World Bank boss warns of ‘new danger zone’
Robert Zoellick says investors have lost confidence in economic leadership in Europe and the US
By CFOWorld.co.uk | CFO UK | Published 10:07, 15 August 11
International markets are entering a “new danger zone” as investors lose confidence in the economic leadership being shown in Europe and the US, according to the head of the World Bank Robert Zoellick.
Policy-makers need to take the recent market slump seriously and understand the severity of the situation, he told an Asia Society dinner in Sydney.
Zoellick said steps taken in the euro zone to deal with their sovereign debt crises and more general lack of competitiveness have tended to be taken “a day late” to ease investor concern.
He said there is likely to be a multi-speed global recovery, as an increasing proportion of worldwide growth comes from emerging economies and the traditional powerhouses of Europe and the US continue to struggle.

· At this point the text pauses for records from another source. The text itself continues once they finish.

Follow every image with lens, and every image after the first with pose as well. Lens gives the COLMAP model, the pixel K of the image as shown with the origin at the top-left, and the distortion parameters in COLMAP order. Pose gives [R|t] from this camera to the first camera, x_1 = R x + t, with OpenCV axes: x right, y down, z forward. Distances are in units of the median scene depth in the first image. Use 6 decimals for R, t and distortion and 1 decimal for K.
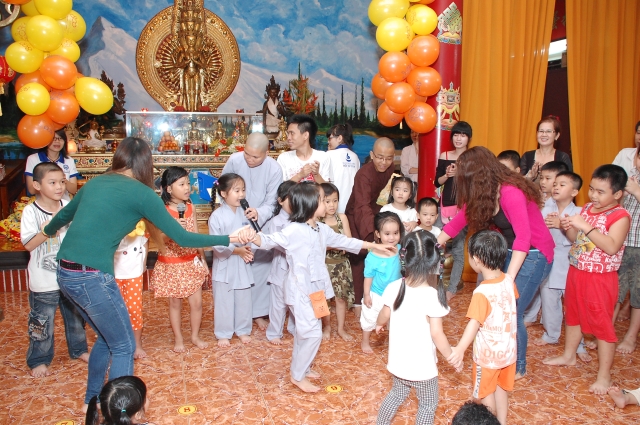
lens RADIAL K [[525.0, 0, 320.9], [0, 525.0, 211.6], [0, 0, 1]] dist [-0.135127, 0.131051]
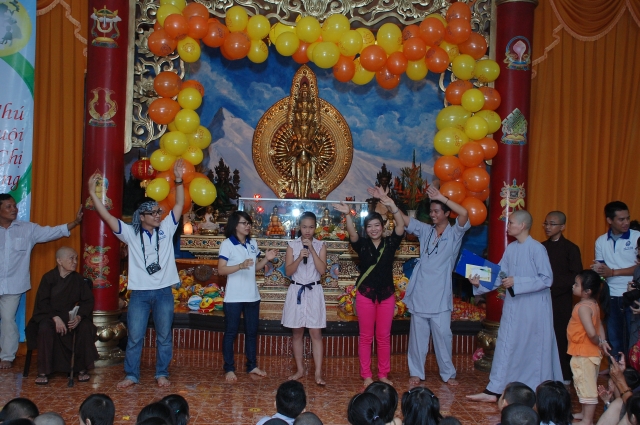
lens RADIAL K [[758.7, 0, 324.7], [0, 758.7, 214.4], [0, 0, 1]] dist [0.160218, 0.000000]
pose [[0.965269, 0.019353, -0.260540, 0.184477], [-0.059620, 0.987256, -0.147553, 0.056218], [0.254364, 0.157962, 0.954121, -0.410322]]
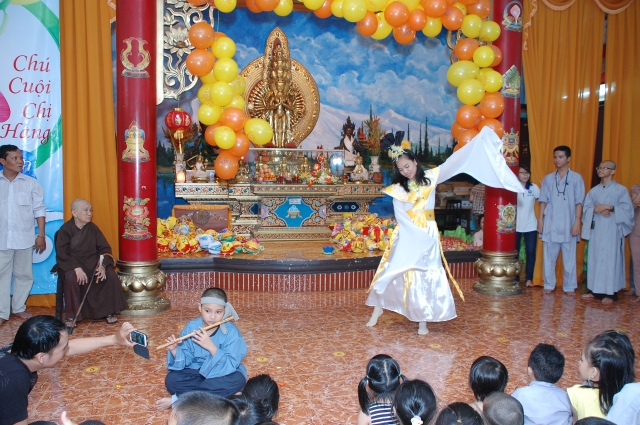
lens RADIAL K [[567.2, 0, 322.4], [0, 567.2, 217.9], [0, 0, 1]] dist [-0.084041, 0.117572]
pose [[0.998325, 0.006373, -0.057495, -0.081299], [-0.009407, 0.998569, -0.052643, 0.028396], [0.057078, 0.053095, 0.996957, -0.238084]]
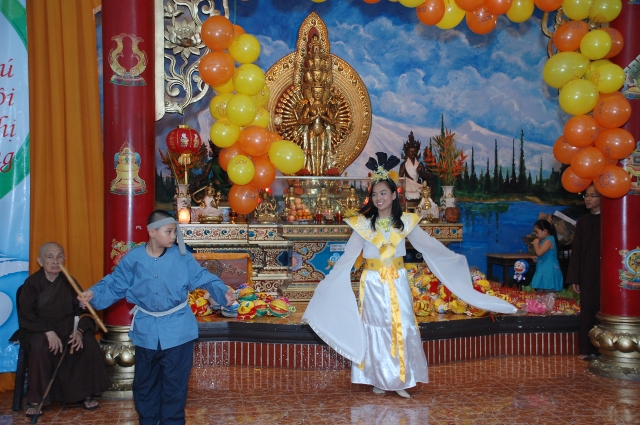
lens RADIAL K [[816.1, 0, 320.1], [0, 816.1, 216.0], [0, 0, 1]] dist [0.222872, 0.000000]
pose [[0.991122, -0.005527, -0.132844, -0.066533], [-0.011270, 0.992048, -0.125355, 0.041787], [0.132481, 0.125739, 0.983178, -0.310722]]
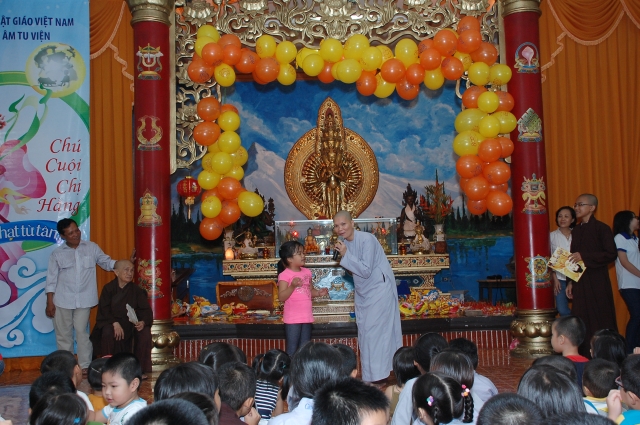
lens RADIAL K [[726.9, 0, 323.1], [0, 726.9, 215.6], [0, 0, 1]] dist [0.099642, 0.000000]
pose [[0.952958, -0.063382, -0.296402, 0.181052], [-0.004814, 0.974604, -0.223884, 0.137548], [0.303065, 0.214779, 0.928451, -0.420649]]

“What’s happened in the past couple of weeks is there is a convergence of some events in Europe and the United States that has led many market participants to lose confidence in economic leadership of some of the key countries,” he said.

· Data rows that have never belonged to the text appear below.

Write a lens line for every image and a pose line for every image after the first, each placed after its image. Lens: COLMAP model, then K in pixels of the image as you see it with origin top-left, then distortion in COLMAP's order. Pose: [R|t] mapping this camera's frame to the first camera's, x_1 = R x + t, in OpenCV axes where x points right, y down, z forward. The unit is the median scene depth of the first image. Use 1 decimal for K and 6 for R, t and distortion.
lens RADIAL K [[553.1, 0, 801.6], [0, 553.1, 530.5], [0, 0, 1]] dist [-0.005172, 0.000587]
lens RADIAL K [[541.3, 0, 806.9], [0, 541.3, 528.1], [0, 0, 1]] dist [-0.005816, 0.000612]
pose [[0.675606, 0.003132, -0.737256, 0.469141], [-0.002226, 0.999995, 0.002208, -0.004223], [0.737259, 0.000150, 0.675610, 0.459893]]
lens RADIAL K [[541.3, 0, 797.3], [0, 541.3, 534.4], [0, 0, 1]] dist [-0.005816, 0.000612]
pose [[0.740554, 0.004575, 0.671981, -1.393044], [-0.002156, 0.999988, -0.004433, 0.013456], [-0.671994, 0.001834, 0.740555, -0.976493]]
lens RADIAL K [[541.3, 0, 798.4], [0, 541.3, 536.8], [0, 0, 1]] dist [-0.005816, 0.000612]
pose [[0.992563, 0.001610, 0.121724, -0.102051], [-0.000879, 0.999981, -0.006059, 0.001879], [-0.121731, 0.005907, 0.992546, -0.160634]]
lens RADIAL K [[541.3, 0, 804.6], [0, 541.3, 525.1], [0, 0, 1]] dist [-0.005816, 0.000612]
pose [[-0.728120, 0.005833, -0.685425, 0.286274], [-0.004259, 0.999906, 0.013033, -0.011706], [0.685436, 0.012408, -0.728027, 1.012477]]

“I think those events combined with some of the other fragilities in the nature of recovery have pushed us into a new danger zone. I don't say those words lightly.”
On the US, Zoellick said it wasn’t fears the world’s biggest economy faced an imminent problem, but “frankly that markets are used to the United States playing a key role in the economic system and leadership”.
He said efforts to cut US government spending have so far been focussed on discretionary spending as opposed to the entitlement programme such as social security. “Until they make an effort on those programmes, there is going to be continued scepticism about dealing with long-term spending.”
Zoellick said while market confidence has been hit, the real issue was whether this will spread to business and consumer confidence, something that was still unclear.
“What is different from the world of the past is now emerging markets are sources of growth and opportunity. About half of global growth is represented by the developing world... so this is a very rapid change in a relatively short span of time in historical terms,” he added.
On China, Zoellick said the appreciation of the yuan would be constructive, especially in helping tackle the country's inflationary pressure.